Les Bonnes recettes choisies de la cuisine Yiddish
Ce «cahier» de recettes n’a pas qu’un but gastronomique. Il est aussi une mémoire de l’écriture et du geste culinaire d’un monde perdu : le Yiddishland.
Au cours de cette promenade sentimentale où l’humour (épicé), la générosité (assaisonnée) et le langage (savoureux) accompagnent les plats, on goûtera quelques exquises évidence : la nourriture est affaire de culture autant que d’agriculture. Le cœur y a sa part autant que le corps. La cuisine, enfin, est à la fois le lieu de résistance aux intégrations et l’espace ouvert de tous les métissages.
Dans le DVD offert avec le livre, Mamie Goldé est aux fourneaux pour deux recettes. Dans tous les documen-taires culinaires, ce qui est démontré, c’est le talent du chef, condition sine qua non de l’excellence. Si, dans sa petite cuisine, Mamie Goldé cuisine un succulent Clops, elle réussit brillamment à échouer dans la confection du Leïkah’.
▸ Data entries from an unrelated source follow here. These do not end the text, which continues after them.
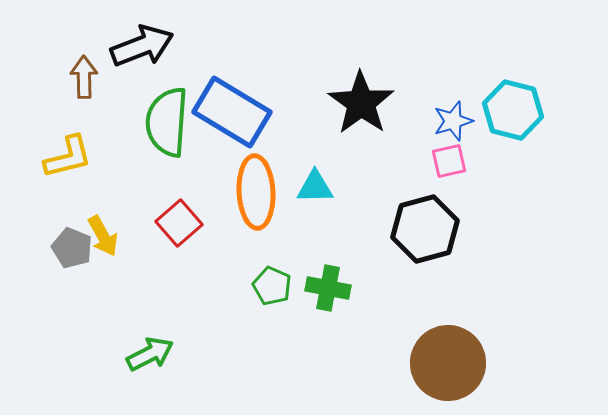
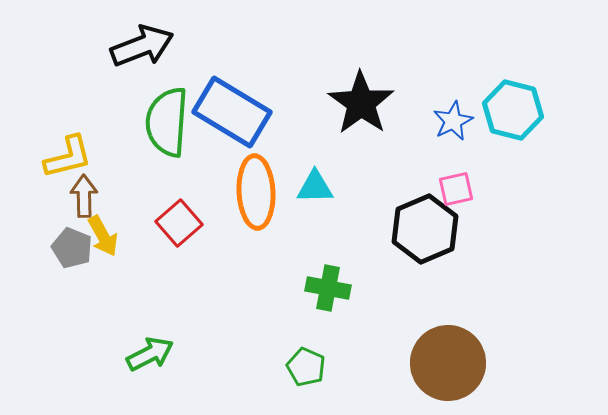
brown arrow: moved 119 px down
blue star: rotated 9 degrees counterclockwise
pink square: moved 7 px right, 28 px down
black hexagon: rotated 8 degrees counterclockwise
green pentagon: moved 34 px right, 81 px down
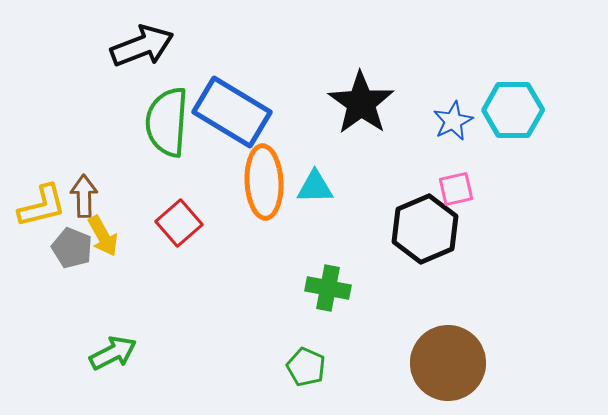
cyan hexagon: rotated 14 degrees counterclockwise
yellow L-shape: moved 26 px left, 49 px down
orange ellipse: moved 8 px right, 10 px up
green arrow: moved 37 px left, 1 px up
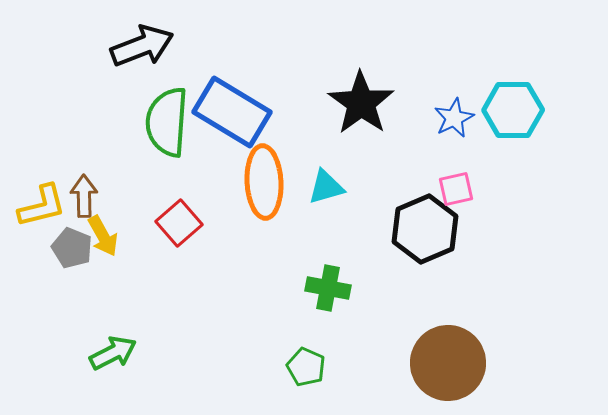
blue star: moved 1 px right, 3 px up
cyan triangle: moved 11 px right; rotated 15 degrees counterclockwise
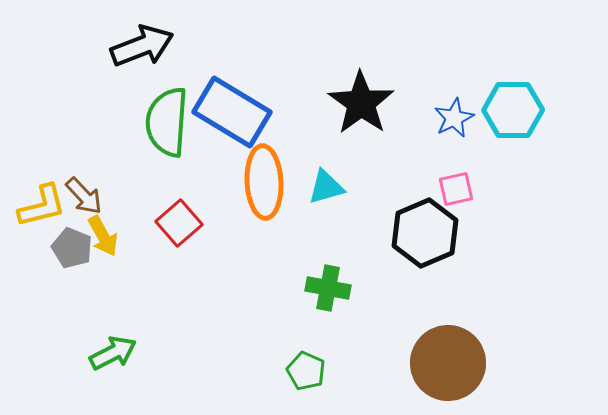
brown arrow: rotated 138 degrees clockwise
black hexagon: moved 4 px down
green pentagon: moved 4 px down
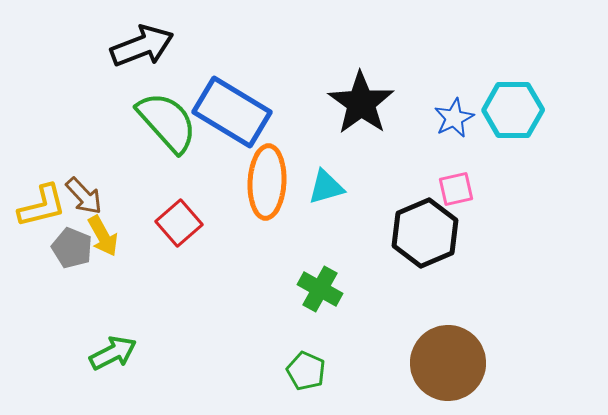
green semicircle: rotated 134 degrees clockwise
orange ellipse: moved 3 px right; rotated 6 degrees clockwise
green cross: moved 8 px left, 1 px down; rotated 18 degrees clockwise
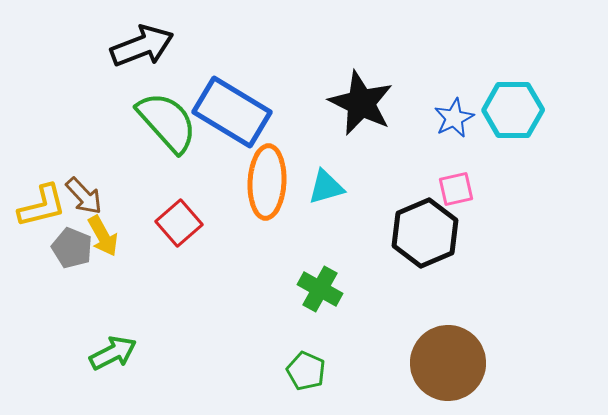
black star: rotated 10 degrees counterclockwise
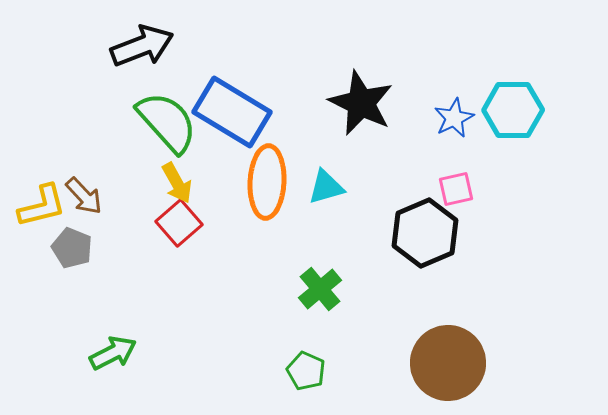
yellow arrow: moved 74 px right, 53 px up
green cross: rotated 21 degrees clockwise
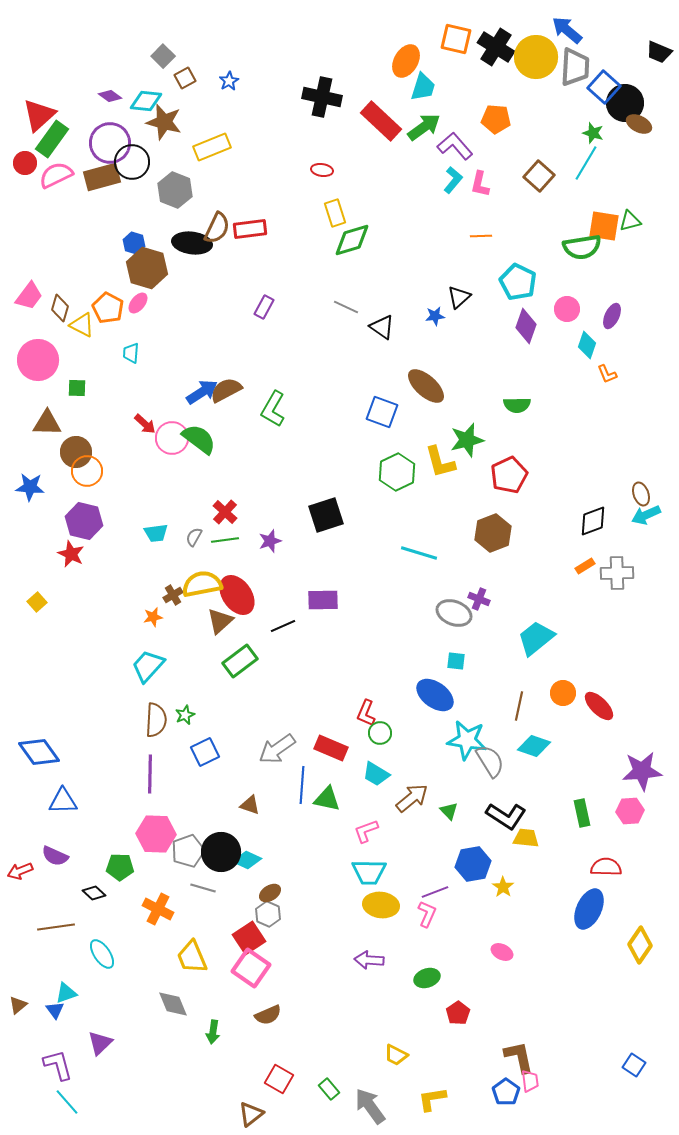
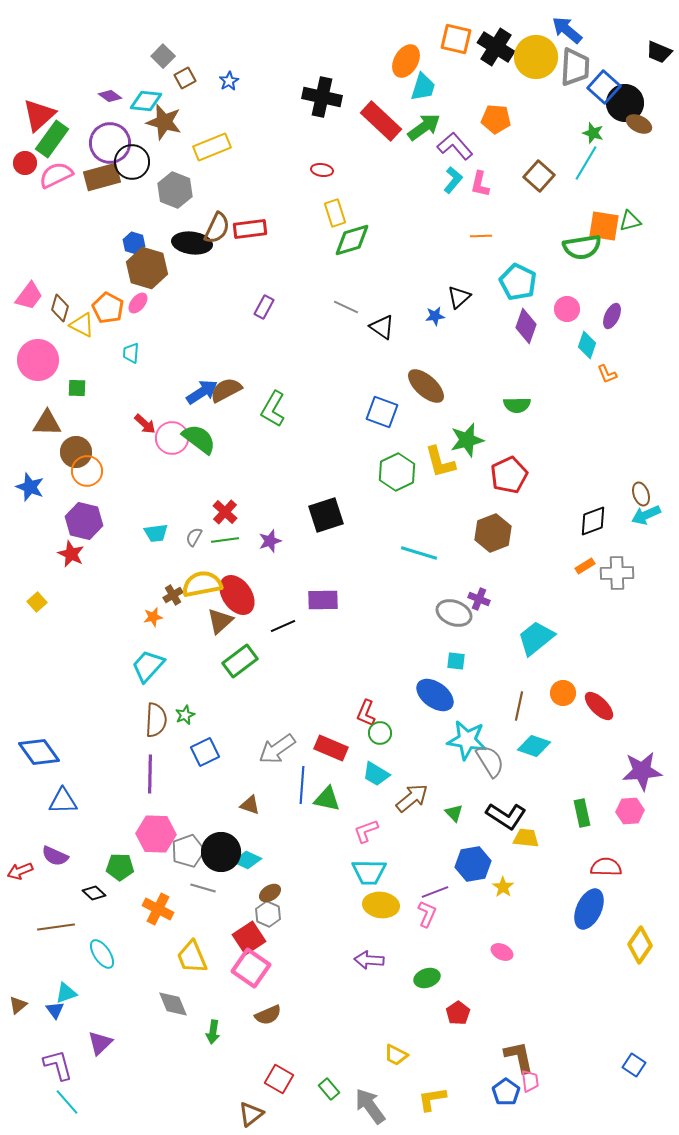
blue star at (30, 487): rotated 16 degrees clockwise
green triangle at (449, 811): moved 5 px right, 2 px down
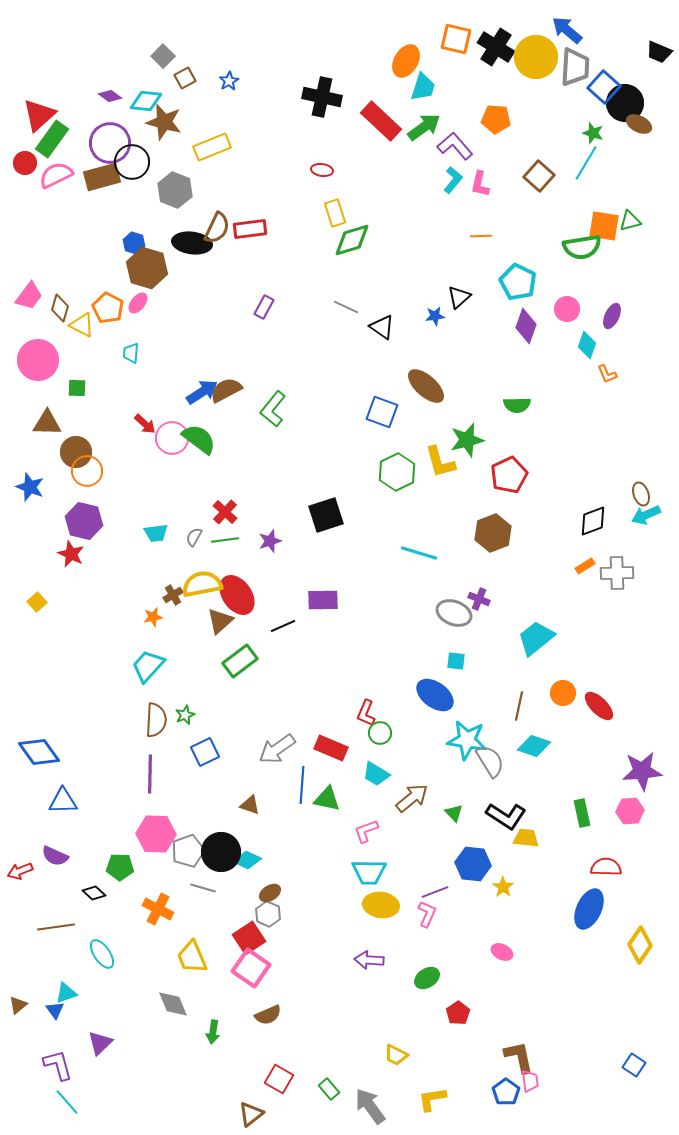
green L-shape at (273, 409): rotated 9 degrees clockwise
blue hexagon at (473, 864): rotated 16 degrees clockwise
green ellipse at (427, 978): rotated 15 degrees counterclockwise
Drôle de film, où l’on voit que la cuisine n’est pas une science exacte, où le spectacle du quotidien triomphe sur la représentation des grands chefs et de leurs ateliers proprets et lisses, où un «raté» rime aussi avec l’humour.
À propos
Tous ceux qui sont angoissés à l’idée de se mettre aux fourneaux doivent d’urgence se procurer ce livre, et, avant même la lecture, regarder le DVD pour savoir aussi « comment réussir à échouer » et calmer l’inquiétude qui les paralyse devant tout livre de recettes. Ensuite, on peut commencer la lecture, et se délecter, non pas encore des plats, mais de l’humour. Sur chaque page de gauche figure la recette, et sur celle de droite la même recette « avec l’accent ». Exemple : « Lé clafouti au cerises », pour lequel il faut avant toute chose « çon grame de la farine, çon grame de sicre en poudre, six efs », etc. Comme le fait remarquer Jérémy Rozen, ce livre est « à placer en face des Marx Brothers et de Woody Allen, à ranger entre Barthes et Lévi-Strauss ». Et à cuisiner en riant, désinhibé, on n’échoue pas nécessairement.